Understanding the body’s response to aspirin

28 April 2016

Professor Valerie O'Donnell

University scientists have made an important breakthrough in understanding how different individuals respond to aspirin.

This is significant because aspirin is a widely used cardiovascular preventive drug and also has an emerging role in cancer treatment and prevention.

Understanding how people respond to aspirin is key in terms of knowing who will benefit from it.

The research, led by Professor Valerie O’Donnell from the University’s Systems Immunity Research Institute showed for the first time that there is a direct link between energy generation and fast changes in the levels of cellular lipids (fats), in specialised blood cells called platelets that are essential for blood clotting.

“Our research shows a new link between energy metabolism and inflammation as well as giving early insights into the fundamentals of precision medicine regarding the variation of the lipidome among individuals,” said Professor O’Donnell.

The research, which also involved Professor Victor Darley-Usmar, Director of the University of Alabama at Birmingham Mitochondrial Medicine Laboratory, and Professor Robert Murphy in the Department of Pharmacology, University of Colorado Denver, USA, found more than 5,600 lipids in platelets and worked out the donor variation with aspirin treatment of a subset that are generated when the cells are inflammatory activated.

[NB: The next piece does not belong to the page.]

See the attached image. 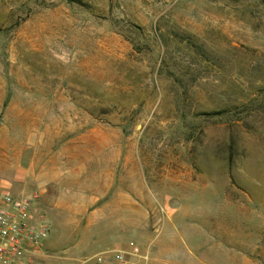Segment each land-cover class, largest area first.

Published in the journal Cell Metabolism, the research is the first comprehensive lipidomic profile of human platelets in response to stimulation and aspirin treatment.

Professor Mike Murphy, Medical Research Council Mitochondrial Biology Unit, Cambridge, said: “This work led by Professor O’Donnell is a technical tour de force, providing a wonderful resource for other biomedical researchers. A particularly important aspect is the focus on platelets, which are readily available from patients’ blood in diagnosis, prognosis or as a biomarker in assessing therapies.

“In addition to its future use, this work also demonstrated an unexpected link between mitochondrial fat metabolism and platelet activation during inflammation.”

The research was funded by the European Research Council and Wellcome Trust.